In all other contexts (e. g. option names passed on the command line, parser options, names of attribute fields, …) the use of non-ASCII characters is not supported.
Internally, Survey2GIS handles all international character encoding as Unicode version UTF-8. All ASCII characters have identical codes in UTF-8, which means that a conversion is not necessary and that pure ASCII data will always be processed correctly by Survey2GIS.
UTF-8 ist the most widely used encoding on the Internet and the default for many operating systems (in the rare case that a Linux or Mac OS X system does not use UTF-8, it can be adjusted to do so). The most notable exception to this is the Windows operating system, which (due to historical reasons) still handles character encoding via a number of “code pages” (the Windows code page that is closest to UTF-8 has ID 65001). Starting with version 1.3.1, Survey2GIS is capable of correctly processing the multi-byte encoding used by Windows for file and folder names.
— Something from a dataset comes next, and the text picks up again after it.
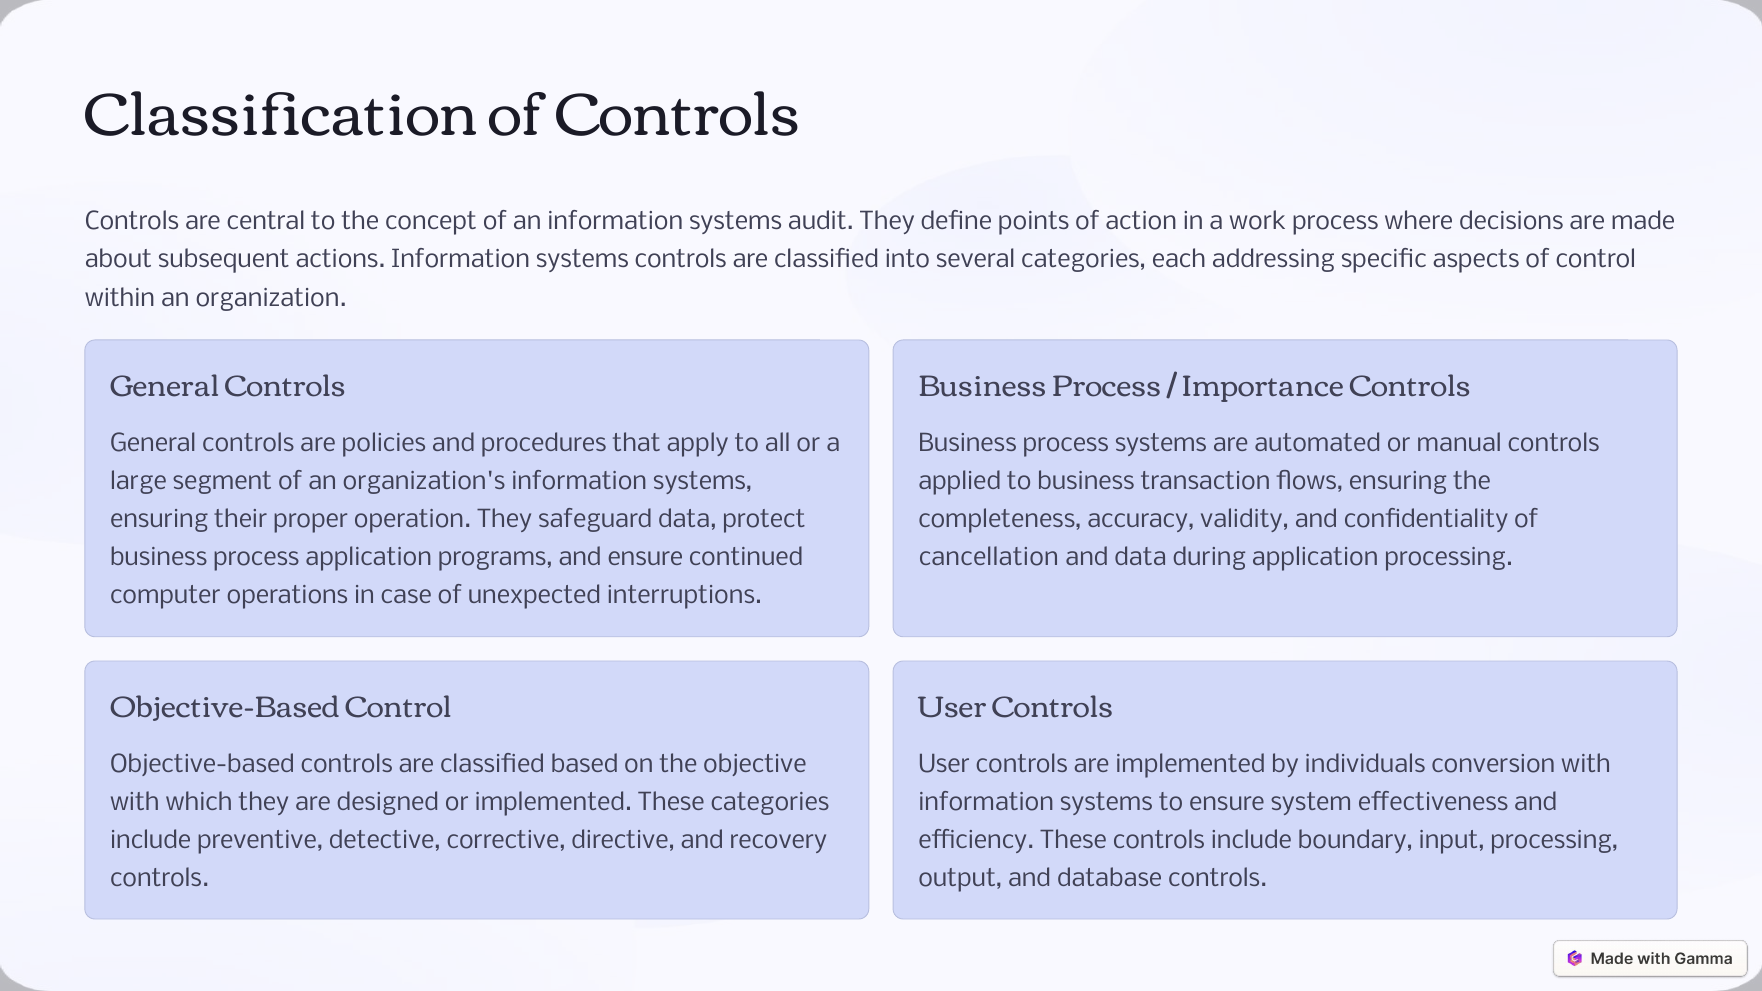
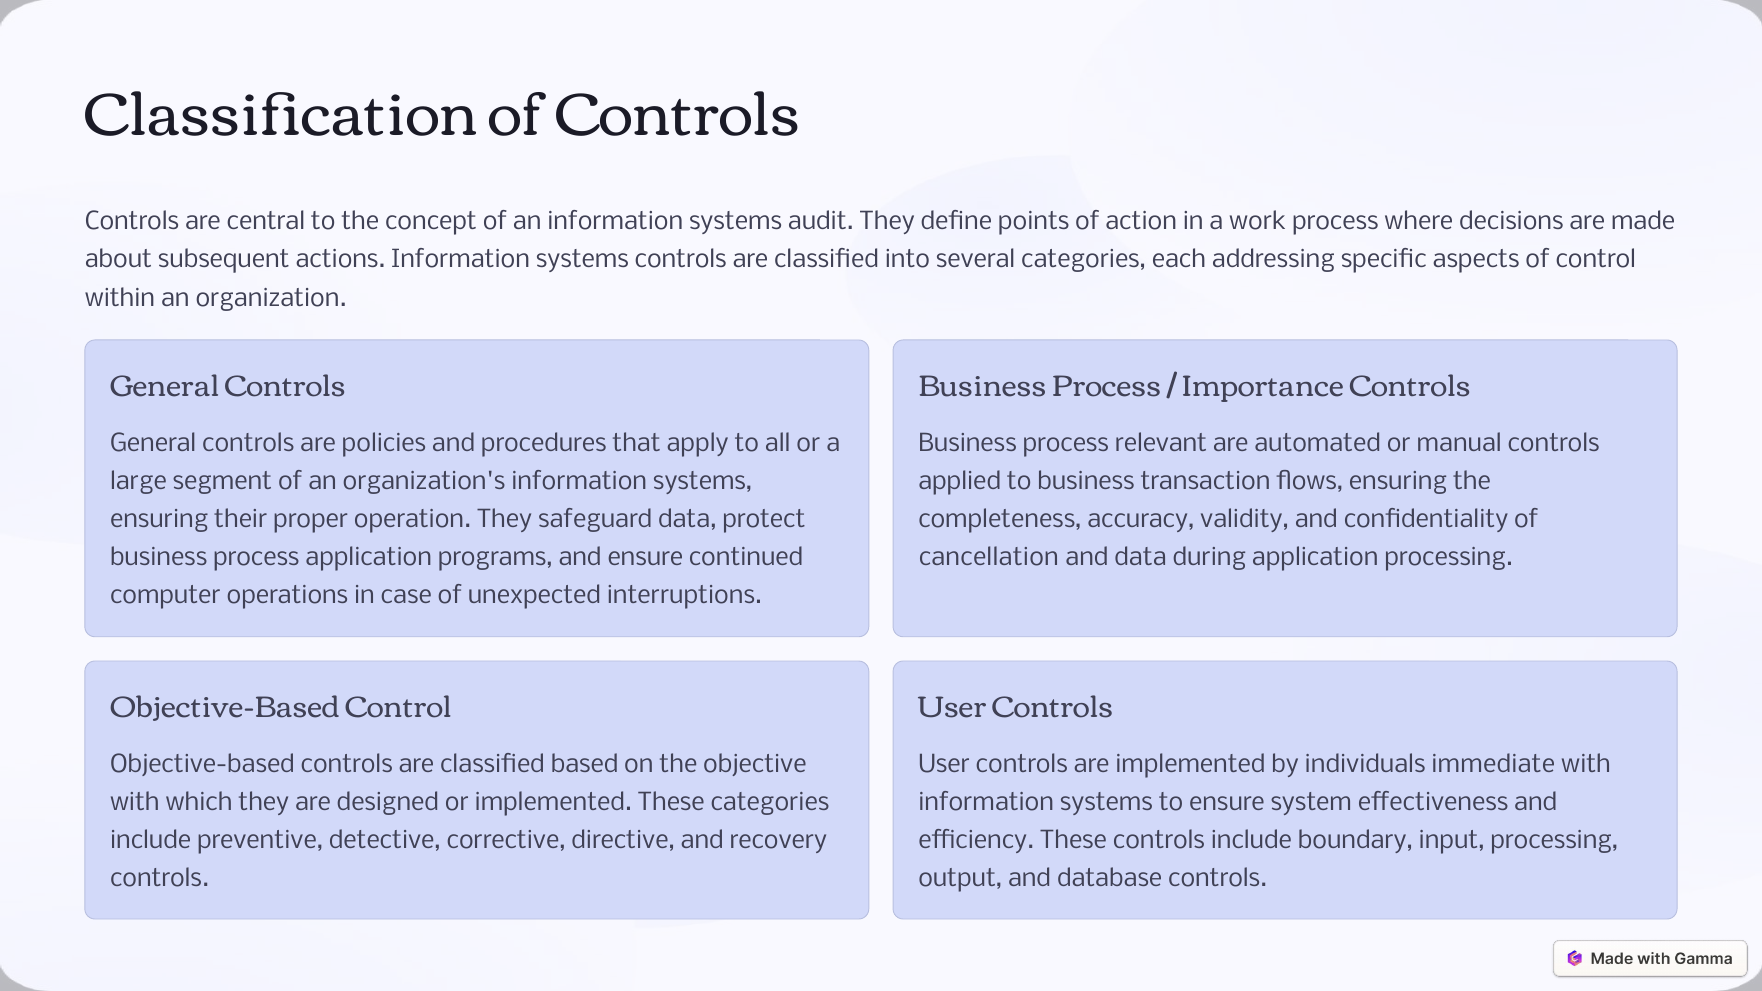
process systems: systems -> relevant
conversion: conversion -> immediate
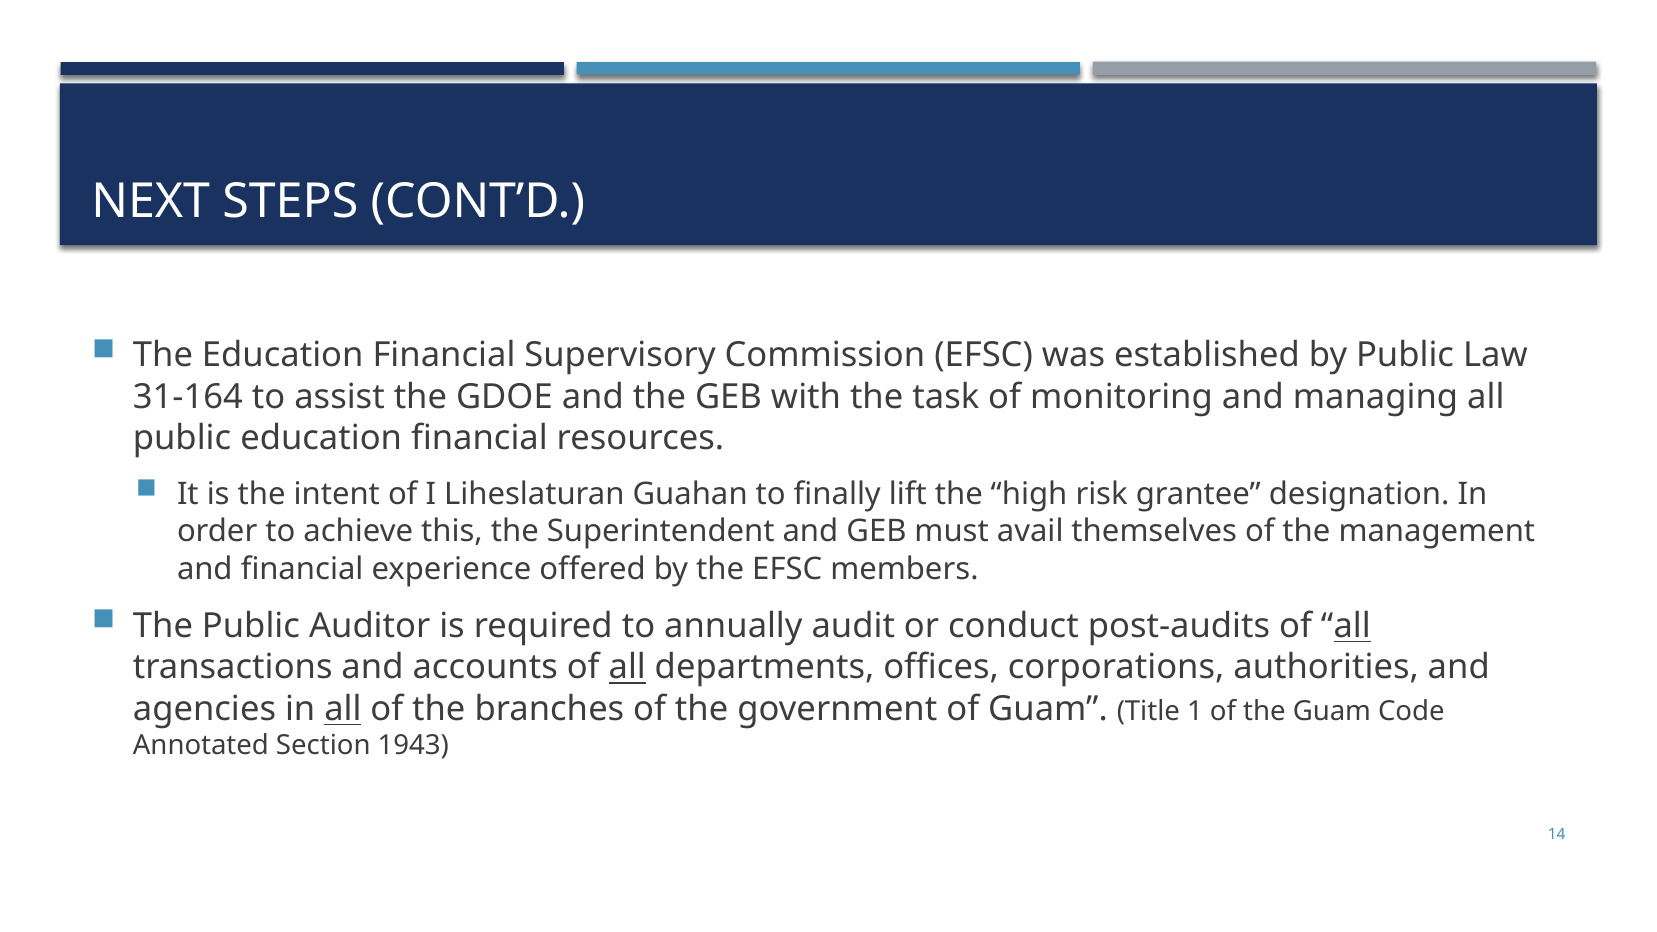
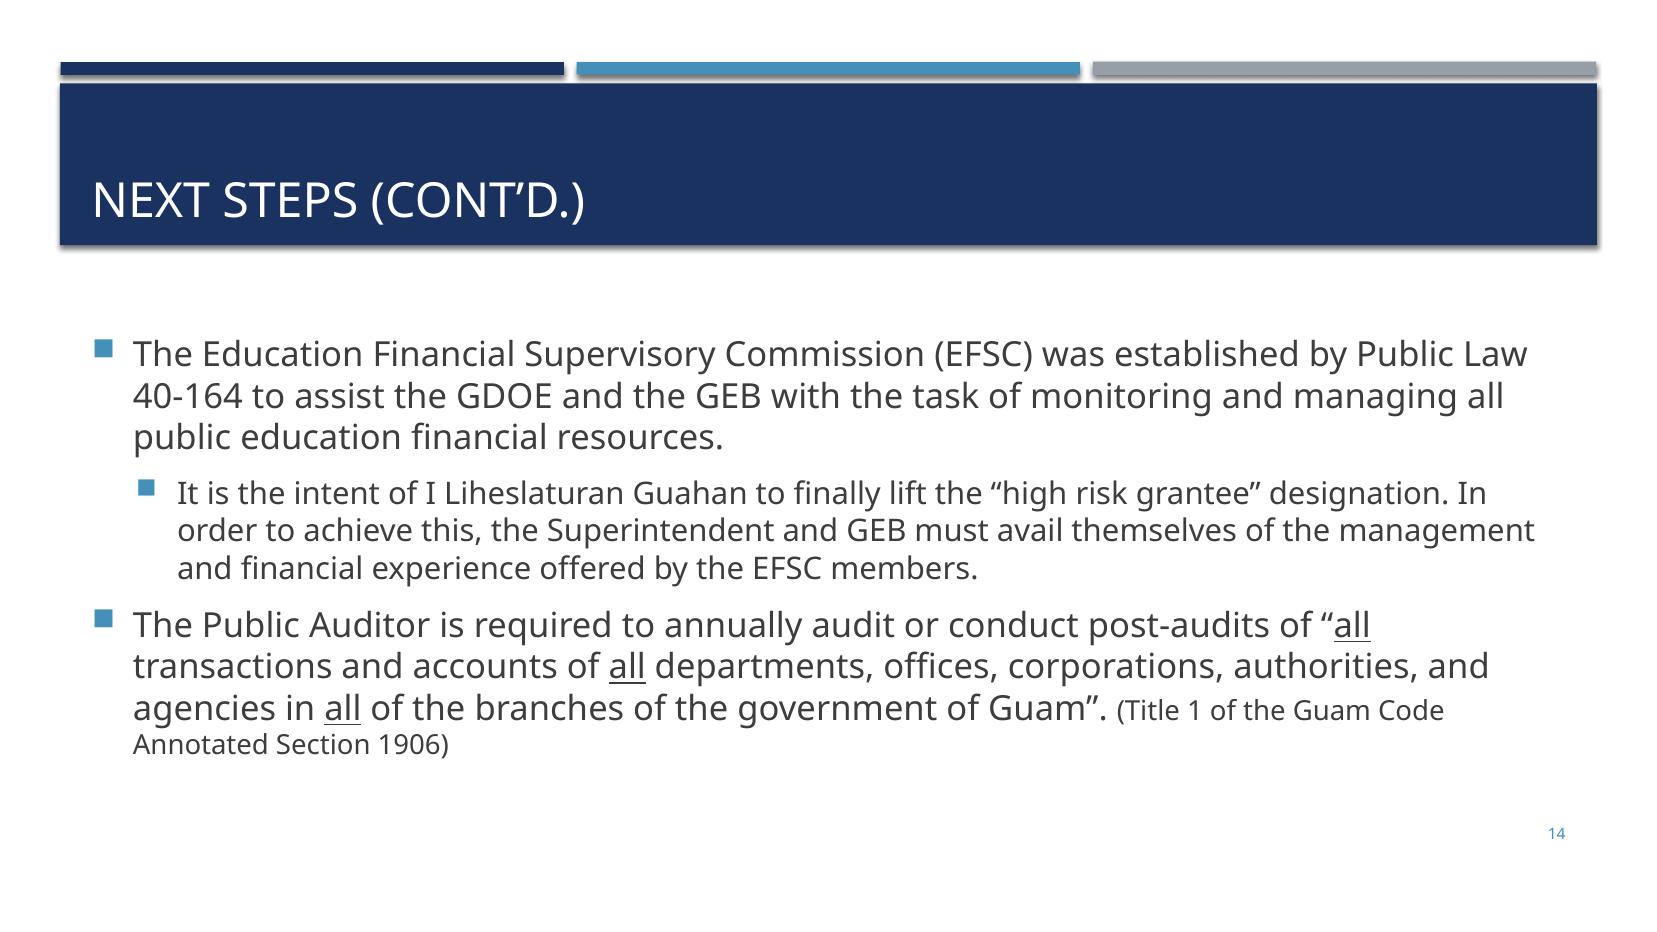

To correctly display the UTF-8 encoded program messages issued when running Survey2GIS from the Windows command line (cmd.exe), set the font used by cmd.exe to one that covers the Unicode character range, such as “Lucida Console”.
When using special characters in a parser schema (where supported: see above), make sure that the text file containing the schema is produced with a program (text editor) that generates UTF-8 encoded files.
All attribute table field contents produced by Survey2GIS will also be encoded in UTF-8. This means that e. g. special characters used in the DBF attribute table of a Shapefile will only be displayed correctly by a GIS that supports UTF-8.
The use of special characters (as well as whitespace) in file and folder names should always be avoided, as this is very likely to cause problems at some stage (e. g. when processing the files with another software or exchanging files across different operating systems).